The problem here is that the human brain works differently to an algorithm, and with obvious limitations: we don’t have unlimited memory, and our ability to relate information to real world situations is built up over time and experience. In fact, it is not even clear — or rather, it is very unclear — if the exams and tests designed to assess our knowledge are appropriate: an exam based on a huge syllabus is useless for qualifying a judge or a notary, because rote memorization, which is extensively tested by having examinees regurgitate topics, is far less important than their relational ability, which is harder to test conventionally. In practice, our memory has its own algorithm: we remember what is most recent, what we encounter most frequently, or what we ascribe most importance to (Recency, Frequency, Value: RFV). Hence, long-established exams such as SAT, GMAT, GRE or in the case of Spain, the MIR (for medical doctors seeking specialization) are good at assessing our ability to memorize things, but no indicator of future professional competence.

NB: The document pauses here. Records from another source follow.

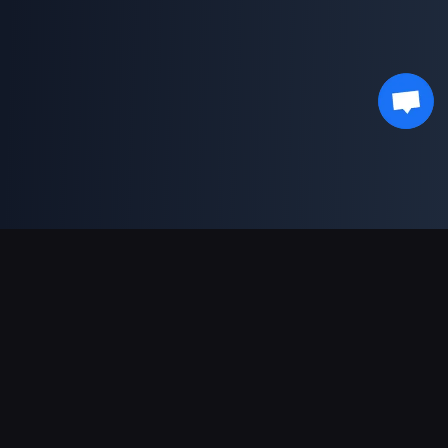
Supporto pagamenti
Partner
Genshin Impact Wiki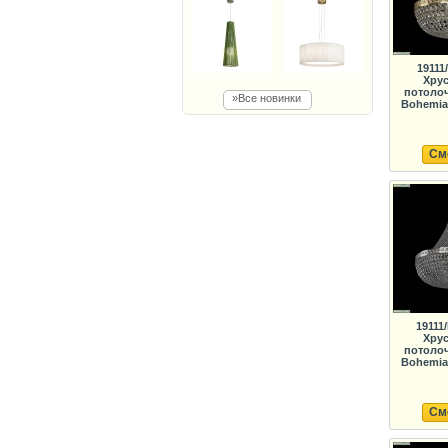
19111
Хрус
потолоч
»Все новинки
Bohemia 
См
19111/
Хрус
потолоч
Bohemia 
См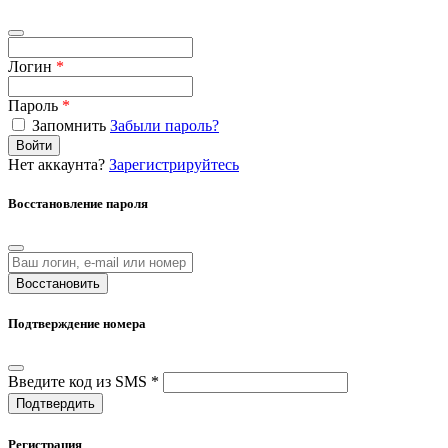
Логин
*
Пароль
*
Запомнить
Забыли пароль?
Войти
Нет аккаунта?
Зарегистрируйтесь
Восстановление пароля
Восстановить
Подтверждение номера
Введите код из SMS *
Подтвердить
Регистрация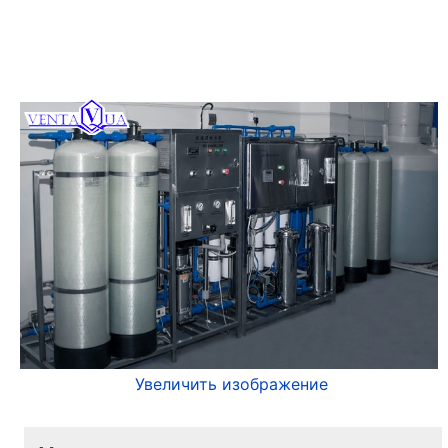
Увеличить изображение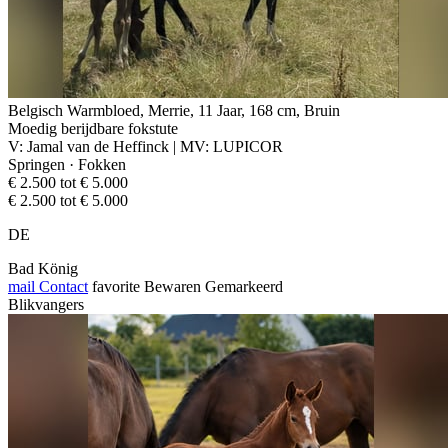
Belgisch Warmbloed, Merrie, 11 Jaar, 168 cm, Bruin
Moedig berijdbare fokstute
V: Jamal van de Heffinck | MV: LUPICOR
Springen · Fokken
€ 2.500 tot € 5.000
€ 2.500 tot € 5.000
DE
Bad König
mail
Contact
favorite
Bewaren
Gemarkeerd
Blikvangers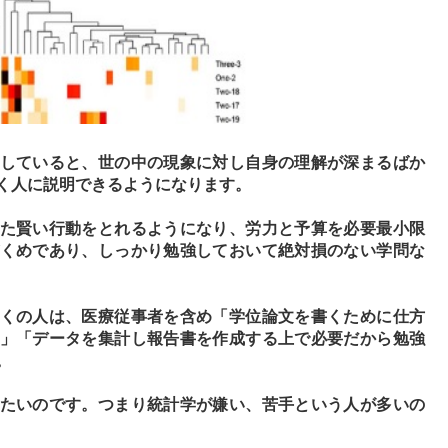
していると、世の中の現象に対し自身の理解が深まるばか
く人に説明できるようになります。
た賢い行動をとれるようになり、労力と予算を必要最小限
くめであり、しっかり勉強しておいて絶対損のない学問な
くの人は、医療従事者を含め「学位論文を書くために仕方
」「データを集計し報告書を作成する上で必要だから勉強
。
たいのです。つまり統計学が嫌い、苦手という人が多いの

Confronting an algorithm with poorly designed tests for humans produces unsurprising conclusions: if we store a bunch of answers in a database, an algorithm is perfectly capable of returning them when a simple search for terms allows it the time to do so. It is primary: it stores and retrieves. Were the exam to require more deductive, relational or other types of skills, then we would be right to be surprised if the algorithm aced it, but this is not usually the case in the exams we are referring to, because they are based on an educational model that prioritizes the ability to memorize information.

In short, algorithms are always going to be much better at “augmenting” humans based on their infallible memory or a huge repository of data, rather than replacing us to carry out really important tasks in a given job definition that requires a minimum of intelligence. But above all, we should avoid concluding that because an algorithm can pass exams for doctors or lawyers, we will soon be treated for medical conditions or defended in court by robots.

What the ability of algorithms to pass exams should be telling us as a society is that maybe the time has come to stop assessing candidates on their ability to memorize information and instead explore new approaches, and then see how ChatGPT gets on with such models. This would allow us to understand what we are good at as humans, what makes good professionals — which is rarely the ability to parrot reams of information — and how we can, thanks to that knowledge, train better algorithms.

Sadly, a combination of a closed mindset, vested interests, and outdated social attitudes mean that it is highly unlikely that we will ever know the full potential not just of algorithms, but the human mind.